理解しながら、顔を持ち上げ… 褐色の眸を真っ直ぐに見つめた]
君に、……好きでいてくれ、って懇願される、夢。
君とたくさん、キスする夢。
――…おかしいよね、
…俺はさ、ローゼンさんの事があんなに好きだったのに。
今は、君のことばかり考えてる。
[自嘲気味に力なく、けれど幸福そうに、笑った]
[ジークがなんだか、とても悲しそうな顔をしているように、見えて。
──そんなに 齧りたいなら、齧って、みるか?
気が付いたら口にしていた。自分が言った言葉にハッとして、慌てて誤魔化すように、なんてな、と付け足した]
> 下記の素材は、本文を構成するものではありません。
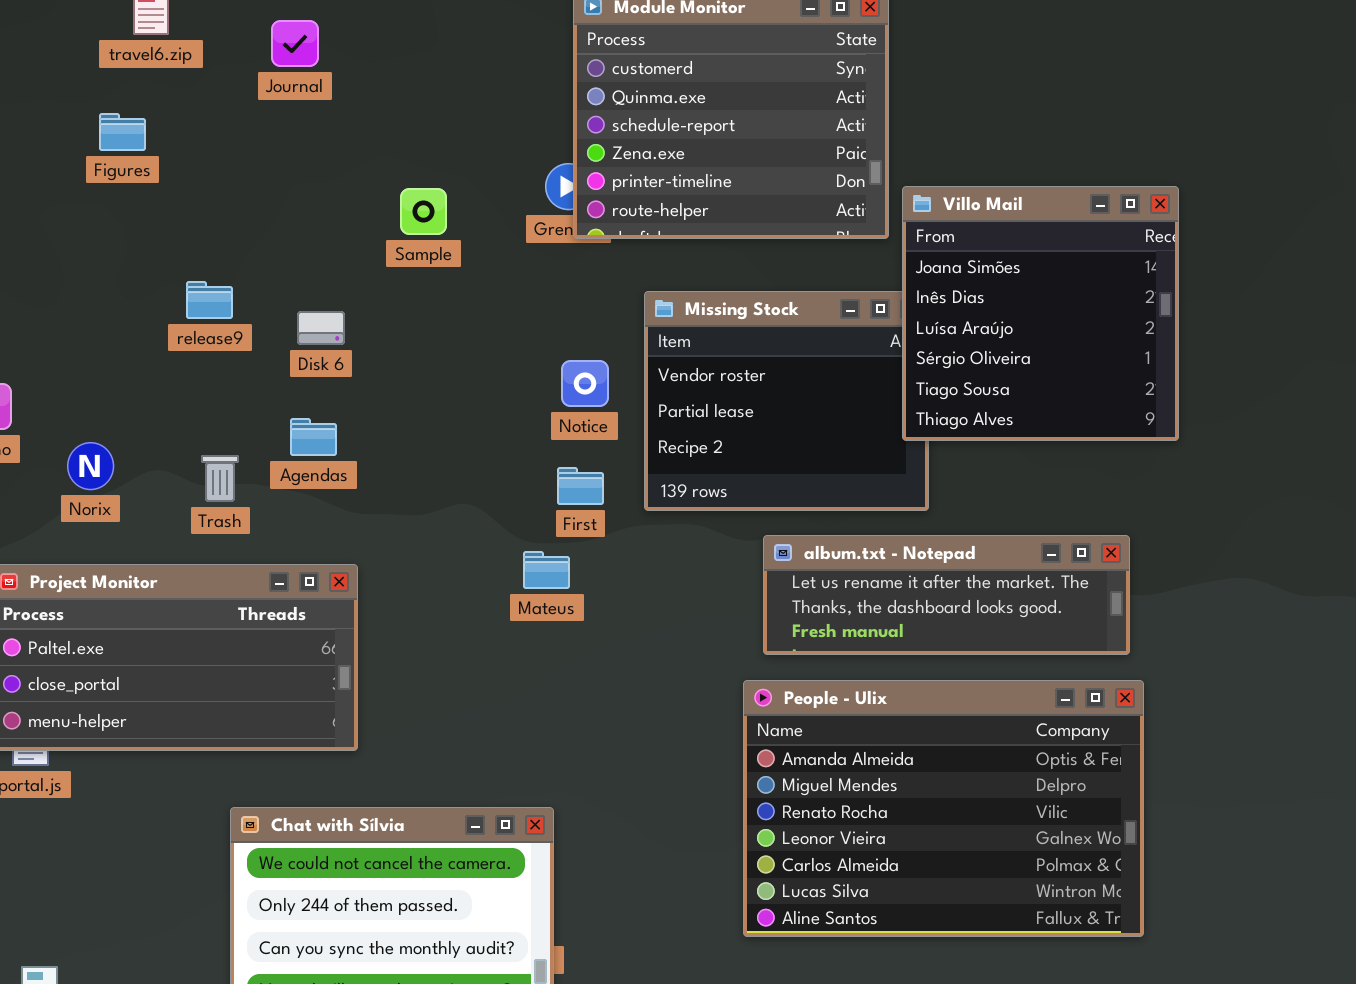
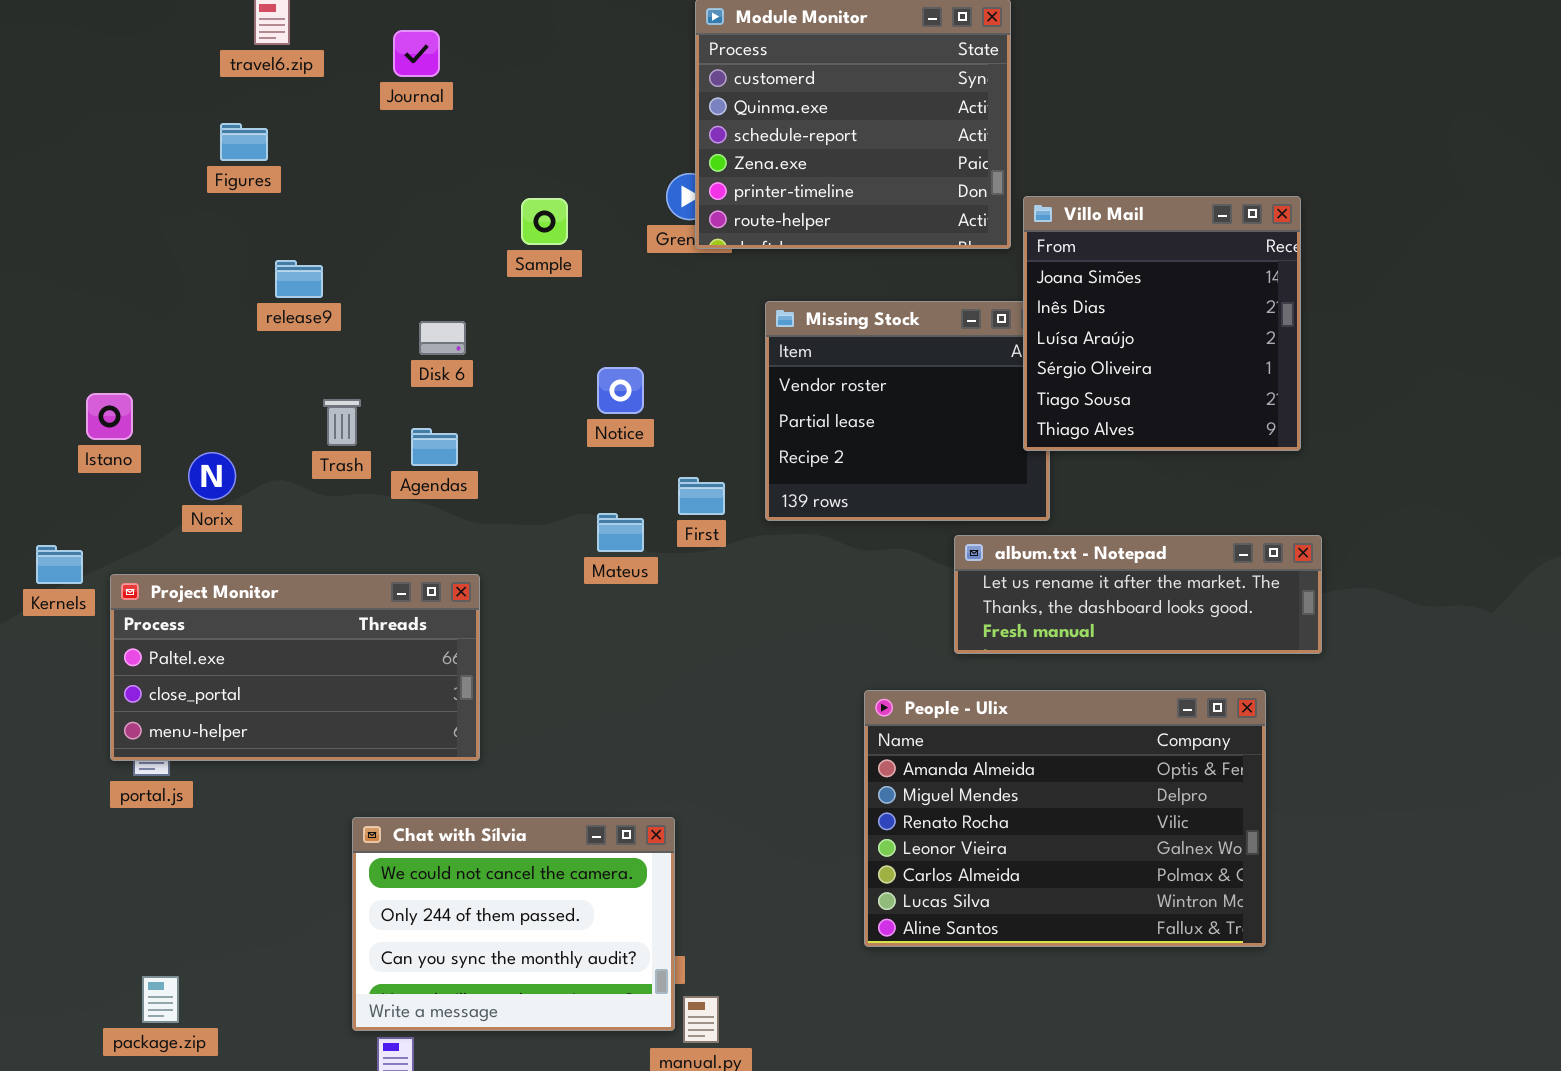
release9: [186,281,233,319] -> [275,260,323,298], moved
Notice: [561,360,609,407] -> [597,367,644,414], moved
Trash: [201,455,239,502] -> [323,399,361,446], moved
album.txt - Notepad: [763,535,1130,655] -> [954,535,1322,654], moved
Mateus: [523,551,570,589] -> [597,513,644,552], moved

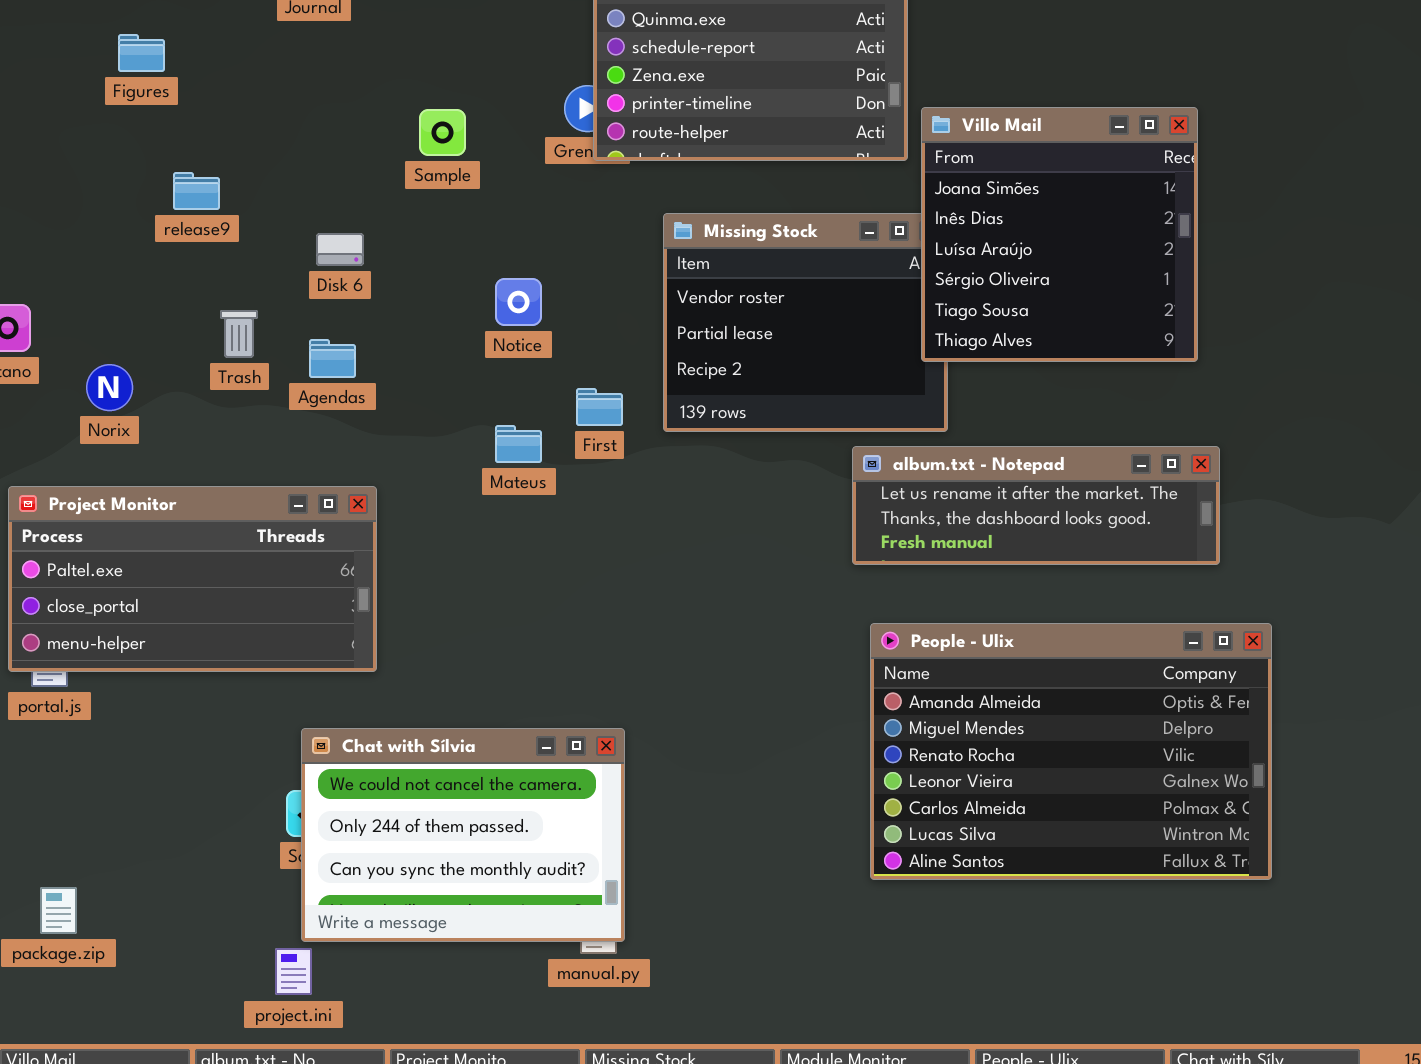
People - Ulix: [864,690,1266,947] -> [870,623,1272,880], moved
Chat with Sílvia: [352,817,675,1031] -> [301,728,625,942], moved

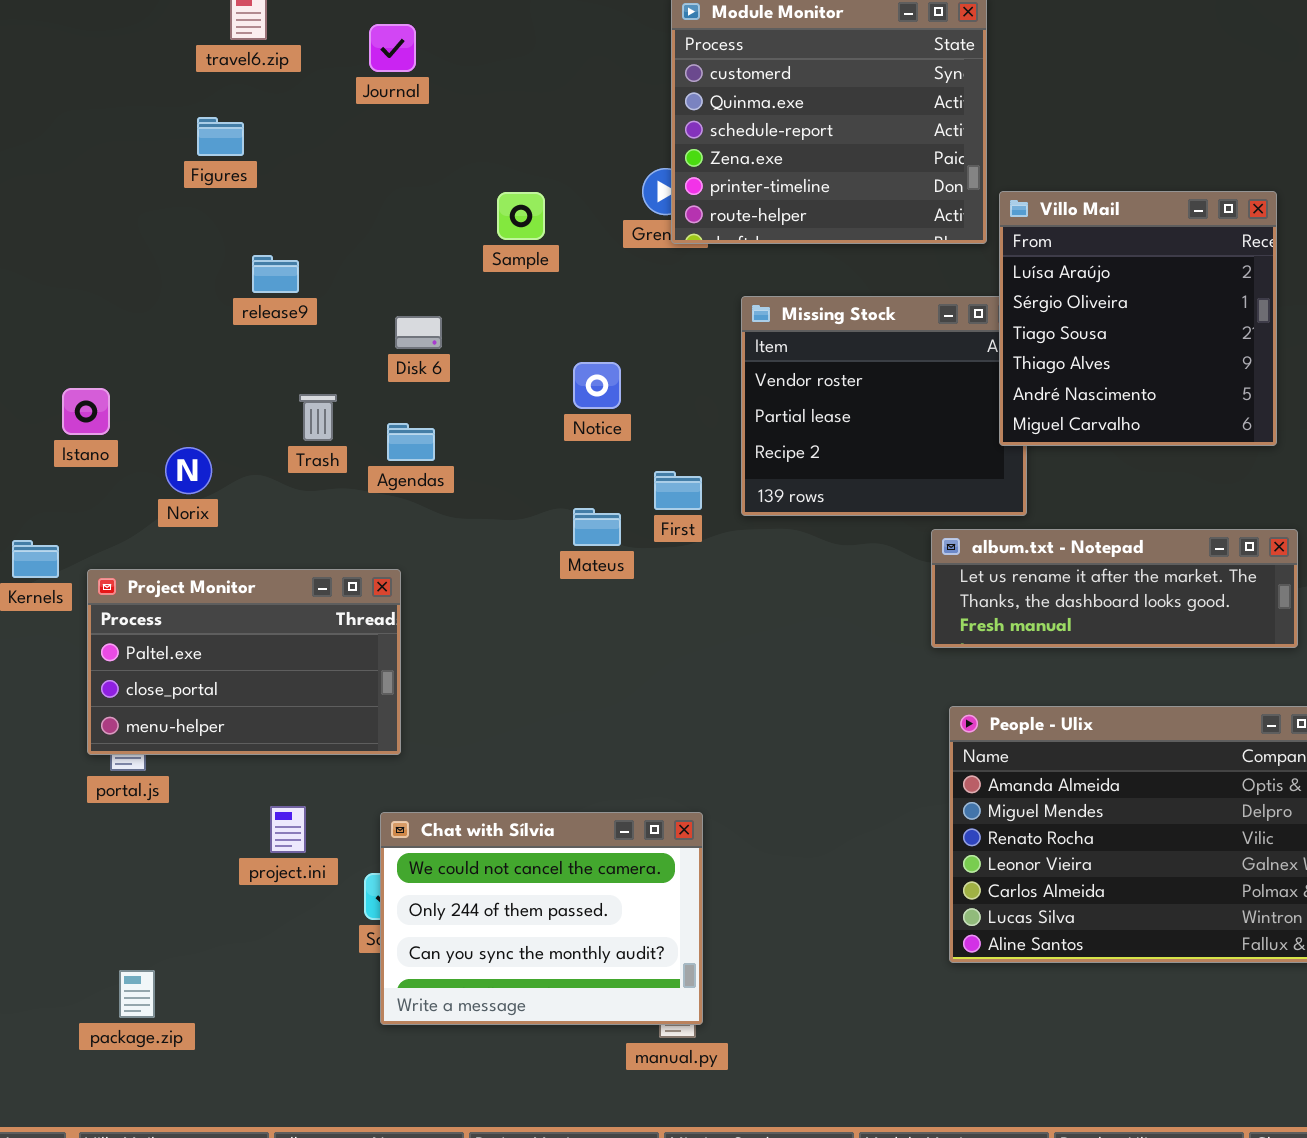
Villo Mail: [921,107,1198,362] -> [999,191,1277,446], scrolled down 2 rows
Project Monitor: [8,486,377,672] -> [87,569,401,755], resized
project.ini: [275,948,312,995] -> [270,806,306,853], moved

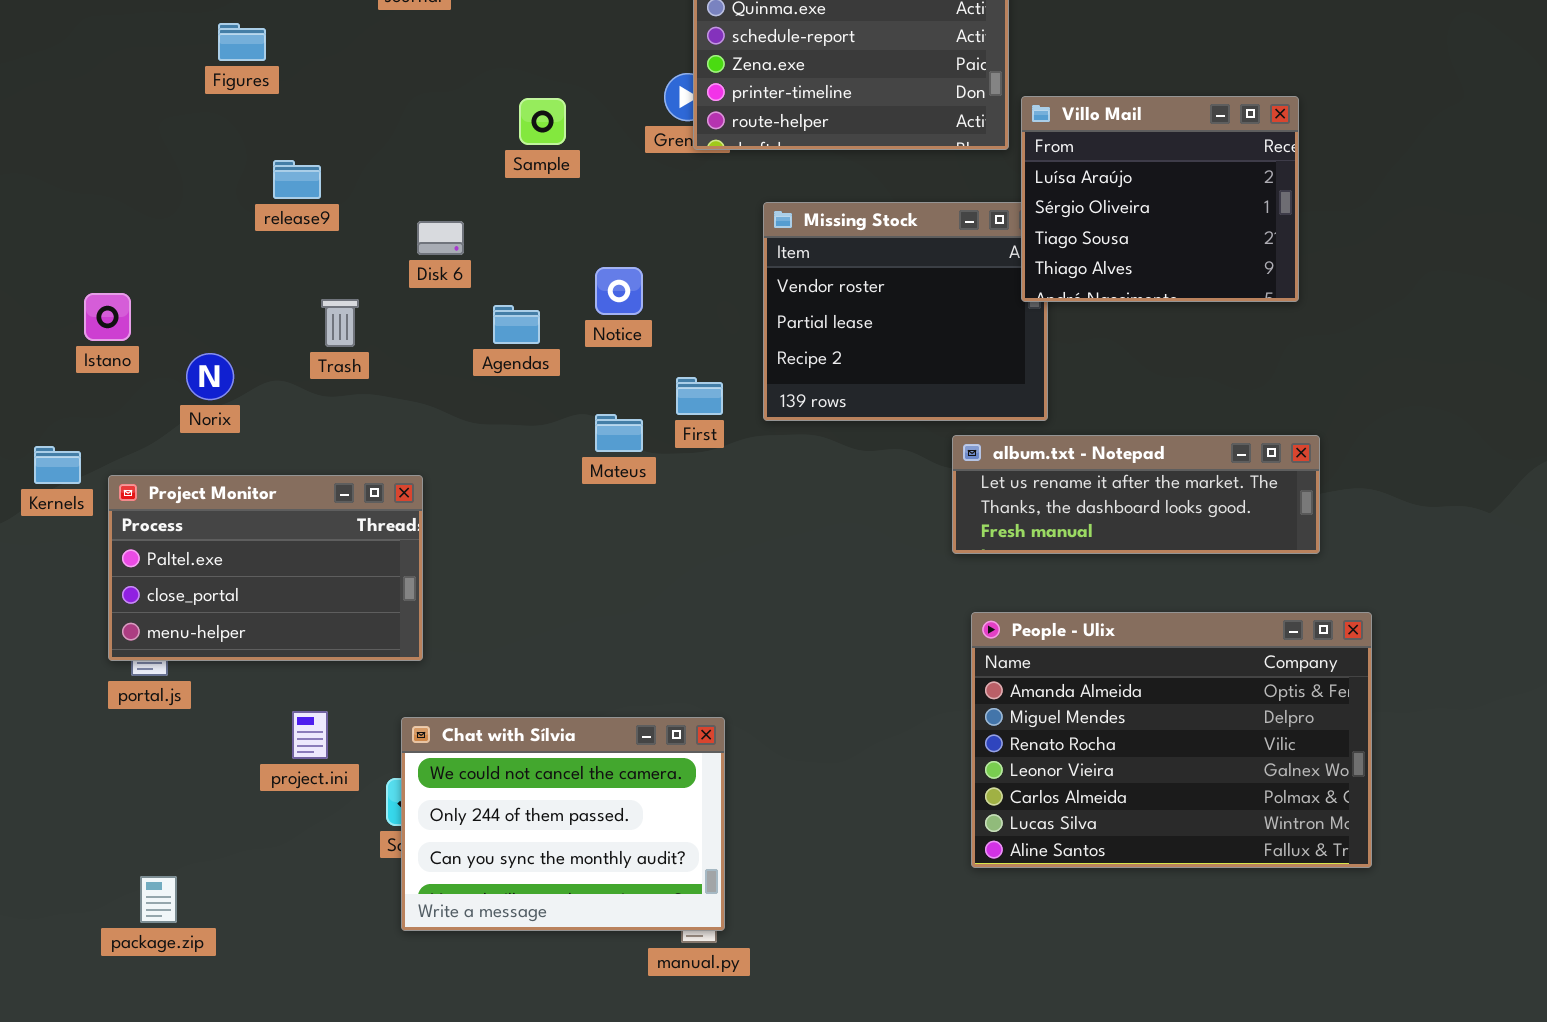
Villo Mail: [999,191,1277,446] -> [1021,96,1299,302], resized
Agendas: [387,423,435,461] -> [493,305,540,344], moved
寒いは寒いけど、これはジークの為に持ってきたんだ。後で同じ箱の中を探せばきっとあるから、先にそれはジークが使えばいい。
[納得が行かない、そしてまた撫でるのかと、むすりとした表情でジークを見た]
[無言で、ジークを見つめながら夢の内容を聞いた。
それは、自分が見た夢と同じで]
…それは、きっと夢じゃない。
俺も、同じモノを見ているから。
なぁ、ジーク、それは本当の気持ちだろうか?
ローゼンさんを好きだったジークの気持ちを、俺が薬で変えてしまったからでは、ないだろうか?
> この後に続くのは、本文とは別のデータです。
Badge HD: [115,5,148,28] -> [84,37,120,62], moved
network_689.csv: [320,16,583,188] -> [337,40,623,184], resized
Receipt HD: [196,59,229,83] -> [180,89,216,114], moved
[幸せそうに笑って此方を見つめるジークの目を両手で覆い隠して]
──なぁ、ジーク、後悔、しないか?
[出来る限り声が震えないように、泣いてる自分に気付かれないように、ゆっくりと言葉を紡いだ]
好きだ、ジーク。
卑怯な手を使っても、俺を見て欲しいと、思うくらい。
[言い濁すよう後付けされた、打消しの言葉に小さく笑う。
戯れの中に彼の本音があるのなら、それはとても幸福な事だと、
……自分にはもったいない事だと馳せながら瞼を瞑り、左右へと首を振る]
君が本当に齧られていたら、そうしてたかもね。
誰かにつけられた傷ごと、俺が喰らうんだ。
……あ、俺は普通の兎だよ?
[誤解されては困るとばかり付け足し、朗らかに笑った。
何やらおこぷんな彼が可愛くて「ではお先に頂きます」とか
仰々しい言葉で毛布を受け取り、肩へと羽織った。
彼の温もりの移った毛布がとても、暖かい]
[夢じゃない、その言葉に双眸を瞠らせる。
そうだ、己は確かにあの、桜色の世界で、彼を――…
それらが薬の効果の所為、だった事も]
あの時は、わからないけど…、
今はもう、薬の効果は切れてるよ。
だってもう、桜色の世界はないだろ?
[彼の掌が、己の視界を遮る。
少しばかり震えているように聞こえる彼の言葉が、
直ぐ傍に感じる、熱い雫の気配が。
その囁きが――… 胸の奥を、熱くさせた]
なんでそんなに、……、
泣き虫なんだよ。
普段はあんなにしっかりしてるのに、
生真面目な癖に…
[己の為に、涙を見せる。
己を欲して、"卑怯な手"を使う。
まるで彼らしくない行動の発端が自分にあること、
……それが何とも言えずに嬉しくて]
――俺も、…すきだよ。イェンスのこと。
だからそんなに、泣かないで。
[ね?と、彼の瞼をキスを落とし
あの時と同じように睫毛を舐めた]
[微かに薔薇の香が伝う。
また誰かが、此処へと"強制送還"されてくるのだろうか]
毛布と、灯りと、食い物と……
木箱の中を一緒に、探そうか。
そういえば此処は君の古巣なんじゃないの?
[確か、船倉の木箱で眠っていたとか何とか言っていたような…
そろそろゲームが終わればいいんだけどね、
そう呟いて彼の肩を抱き、とん、と背を叩く。